About this exercise:
Exactly reproduce the line that contains "도 켜지지 않는다. 그 속에서 마우스 소리만 쉴" and all lines after it in the entries below, through the very last line.

Source information:
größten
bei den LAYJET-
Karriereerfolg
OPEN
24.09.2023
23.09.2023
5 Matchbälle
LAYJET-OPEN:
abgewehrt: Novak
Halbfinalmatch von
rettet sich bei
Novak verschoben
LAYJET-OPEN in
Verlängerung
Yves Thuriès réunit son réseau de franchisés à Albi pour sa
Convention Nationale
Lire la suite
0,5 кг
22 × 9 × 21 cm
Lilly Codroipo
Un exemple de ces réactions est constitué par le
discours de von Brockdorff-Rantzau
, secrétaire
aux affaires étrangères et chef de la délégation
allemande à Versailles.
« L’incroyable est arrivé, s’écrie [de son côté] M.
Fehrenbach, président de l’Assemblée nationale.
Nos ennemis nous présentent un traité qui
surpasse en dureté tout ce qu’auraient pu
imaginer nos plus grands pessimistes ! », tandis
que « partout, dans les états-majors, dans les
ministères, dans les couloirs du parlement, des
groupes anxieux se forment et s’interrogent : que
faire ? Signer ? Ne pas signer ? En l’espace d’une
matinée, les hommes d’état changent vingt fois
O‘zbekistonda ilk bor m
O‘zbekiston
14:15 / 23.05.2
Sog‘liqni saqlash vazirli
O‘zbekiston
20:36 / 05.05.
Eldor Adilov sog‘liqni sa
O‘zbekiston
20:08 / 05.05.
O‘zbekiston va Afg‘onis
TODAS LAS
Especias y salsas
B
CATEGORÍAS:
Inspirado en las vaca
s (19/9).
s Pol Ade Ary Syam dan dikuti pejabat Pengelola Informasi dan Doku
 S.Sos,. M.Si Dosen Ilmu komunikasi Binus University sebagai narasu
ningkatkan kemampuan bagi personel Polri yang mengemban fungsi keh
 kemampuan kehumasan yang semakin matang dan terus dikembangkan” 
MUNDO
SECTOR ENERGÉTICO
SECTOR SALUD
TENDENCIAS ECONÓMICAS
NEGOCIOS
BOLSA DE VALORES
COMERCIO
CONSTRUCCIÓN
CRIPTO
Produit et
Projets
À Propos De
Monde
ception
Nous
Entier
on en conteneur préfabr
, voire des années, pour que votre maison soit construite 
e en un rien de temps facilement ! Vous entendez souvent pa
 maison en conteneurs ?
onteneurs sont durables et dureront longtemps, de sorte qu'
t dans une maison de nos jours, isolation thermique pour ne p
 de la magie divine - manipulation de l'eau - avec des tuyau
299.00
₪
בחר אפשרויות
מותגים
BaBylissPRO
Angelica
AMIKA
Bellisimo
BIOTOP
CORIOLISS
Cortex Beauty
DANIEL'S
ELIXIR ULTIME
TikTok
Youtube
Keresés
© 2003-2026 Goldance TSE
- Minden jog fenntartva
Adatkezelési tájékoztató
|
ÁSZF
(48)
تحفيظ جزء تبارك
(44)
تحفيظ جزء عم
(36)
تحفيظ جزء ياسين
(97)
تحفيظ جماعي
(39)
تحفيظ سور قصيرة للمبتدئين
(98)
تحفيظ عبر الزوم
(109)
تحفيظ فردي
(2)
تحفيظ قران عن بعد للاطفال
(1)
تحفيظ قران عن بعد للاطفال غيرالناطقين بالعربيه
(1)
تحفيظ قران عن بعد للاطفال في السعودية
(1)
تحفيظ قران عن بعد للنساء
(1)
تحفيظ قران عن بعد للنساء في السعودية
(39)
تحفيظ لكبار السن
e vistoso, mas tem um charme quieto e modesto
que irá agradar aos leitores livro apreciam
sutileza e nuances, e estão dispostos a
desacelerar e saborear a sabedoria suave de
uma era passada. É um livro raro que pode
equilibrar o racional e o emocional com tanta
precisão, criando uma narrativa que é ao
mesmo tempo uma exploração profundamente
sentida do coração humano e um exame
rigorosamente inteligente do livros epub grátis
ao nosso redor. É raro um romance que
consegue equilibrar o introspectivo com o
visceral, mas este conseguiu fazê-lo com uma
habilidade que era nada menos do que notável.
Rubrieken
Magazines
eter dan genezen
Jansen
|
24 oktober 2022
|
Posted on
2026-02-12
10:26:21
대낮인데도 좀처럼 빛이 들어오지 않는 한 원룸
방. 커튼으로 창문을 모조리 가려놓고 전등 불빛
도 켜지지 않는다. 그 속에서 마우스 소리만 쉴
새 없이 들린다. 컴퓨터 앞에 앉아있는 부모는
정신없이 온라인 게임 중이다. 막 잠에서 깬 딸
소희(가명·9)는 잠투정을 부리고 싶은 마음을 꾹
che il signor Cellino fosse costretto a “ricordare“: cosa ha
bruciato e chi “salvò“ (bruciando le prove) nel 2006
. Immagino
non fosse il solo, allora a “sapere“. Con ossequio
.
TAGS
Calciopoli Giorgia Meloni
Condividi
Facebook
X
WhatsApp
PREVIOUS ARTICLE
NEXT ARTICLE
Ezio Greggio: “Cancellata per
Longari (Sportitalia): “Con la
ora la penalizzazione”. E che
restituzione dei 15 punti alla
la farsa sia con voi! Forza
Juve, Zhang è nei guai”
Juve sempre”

Solution below:
도 켜지지 않는다. 그 속에서 마우스 소리만 쉴
새 없이 들린다. 컴퓨터 앞에 앉아있는 부모는
정신없이 온라인 게임 중이다. 막 잠에서 깬 딸
소희(가명·9)는 잠투정을 부리고 싶은 마음을 꾹
che il signor Cellino fosse costretto a “ricordare“: cosa ha
bruciato e chi “salvò“ (bruciando le prove) nel 2006
. Immagino
non fosse il solo, allora a “sapere“. Con ossequio
.
TAGS
Calciopoli Giorgia Meloni
Condividi
Facebook
X
WhatsApp
PREVIOUS ARTICLE
NEXT ARTICLE
Ezio Greggio: “Cancellata per
Longari (Sportitalia): “Con la
ora la penalizzazione”. E che
restituzione dei 15 punti alla
la farsa sia con voi! Forza
Juve, Zhang è nei guai”
Juve sempre”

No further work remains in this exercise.